02/09/2007 12:00AM

Makeup of Chou Croute remains uncertain


NEW ORLEANS - The $75,000 Chou Croute next Saturday is one of the few stakes opportunities at the meet for older female route horses. One of the best of that group stabled here this winter, Ermine, has gone to California for a Grade 1 opportunity, and the shape of the Chou Croute will be in great part determined by what Todd Pletcher decides to do, since Pletcher has four of the 17 nominees to the Chou Croute. Fair Grounds racing officials hoped to learn from Pletcher this weekend which, if any, of his horses he might send.

One prominent local definitely not in the Chou Croute is Kentucky Oaks winner Lemons Forever, who was not nominated to the race, though she has begun breezing for her 2007 debut. Lemons Forever, who finished fifth in the Breeders' Cup Distaff in her most recent start, worked a sharp half-mile Thursday in 47.40 seconds, second-fastest among 42 works at the distance.

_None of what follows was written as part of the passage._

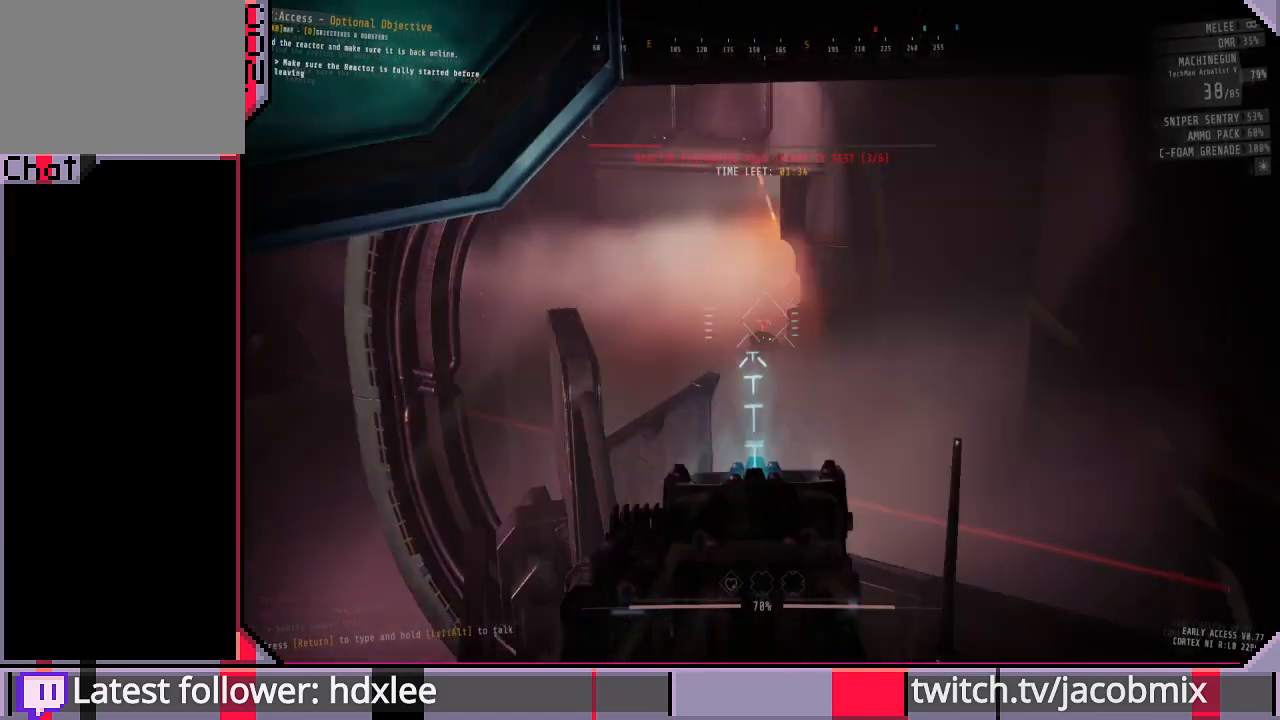
{"keys": [], "mouse": ["right"], "events": []}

"She worked nice and came out of it good," trainer Dallas Stewart said of Lemons Forever's third breeze of the winter.

Stewart said he was pointing Lemons Forever to the Grade 1 Apple Blossom at Oaklawn for her first race of the year.

"She's probably put on 100 pounds," Stewart said. "She had a long year last year."

Another horse exiting the Breeder's Cup Distaff, Baghdaria, is farther along in preparations for her 2007 debut, and was nominated to the Chou Croute. But trainer Tom Amoss also has made eligible for that race Delicate Dynamite, winner of the Truly Bound here in her most recent start. Amoss said Friday he had not yet decided which horse might start Saturday. Baghdaria worked six furlongs on Wednesday in 1:13, her second straight breeze at three-quarters of a mile.

Looking for a spot for Ceasers March

Trainer Bret Calhoun has been shopping for a spot in which to run Ceasers March, a potential standout in the Louisiana-bred ranks, and for lack of a better option entered Ceasers March main-track-only in Sunday's eighth race, an entry-level turf allowance for open company.

Ceasers March, who cost $150,000 at auction, debuted on a sloppy track here Dec. 30 and won a Louisiana-bred maiden sprint by almost 10 lengths, even though he might not have entirely cared for the wet going, according to Calhoun. Ceasers March twice was entered in a Louisiana-bred entry-level route allowance race this week, but the races failed to attract sufficient entries, forcing Calhoun into this spot.

"I could have sent him down to Delta for the stakes race there last week, but I think he's a really nice horse, and we want to take our time," Calhoun said.

Should Monday's race remain on turf, Calhoun may try to get Ceasers March into a main-track route allowance on Feb. 16.

"We'd just like to get a two-turn race into him so we can evaluate our options," Calhoun said.

Blueyed Lass undergoes knee surgery

Blueyed Lass, winner of the $100,000 Louisiana Champions Day Sprint in December, underwent surgery to remove a bone chip from her knee Friday and is expected to be sidelined until the summer.

Gary Palmisano, advisor to owner/breeder Vicki Krantz, said Blueyed Lass, a 5-year-old daughter of Sky Classic, injured herself in her last start at Delta Downs.

"We hope to get her back started again in midsummer," Palmisano said. "We usually stop on our horses anyway in April and give them a little vacation when the weather's nice and the grass is green."

King of Mardi Gras proves good hunch

A diverse group of New Orleans music business folks started off their Mardi Gras celebration early in the day Friday when they watched their horse, King of Mardi Gras, win the fourth race at Fair Grounds. King of Mardi Gras, who paid $5.40 as the favorite, was a hunch bet on the day when New Orleans begins a 12-day series of parades and parties leading up to Mardi Gras day itself, Tuesday Feb. 20. The horse was claimed for a group of music enthusiasts, who race as the NO MSG Racing LLC stable, by Al Stall in December for $14,000.

"We knew we wanted the horse when we saw him win up at Churchill Downs," said Matthew Goldman, media director for the New Orleans Jazz and Heritage Festival and one of the partners. Though it was the stable's first horse, the owners willingly dropped it into a spot where it would be claimed. The partnership collected 60 percent of the $26,500 purse, and the horse was claimed for $12,500, giving the stable a modest profit on its investment.

"They won some money, and learned not to fall in love with the horse," said Stall.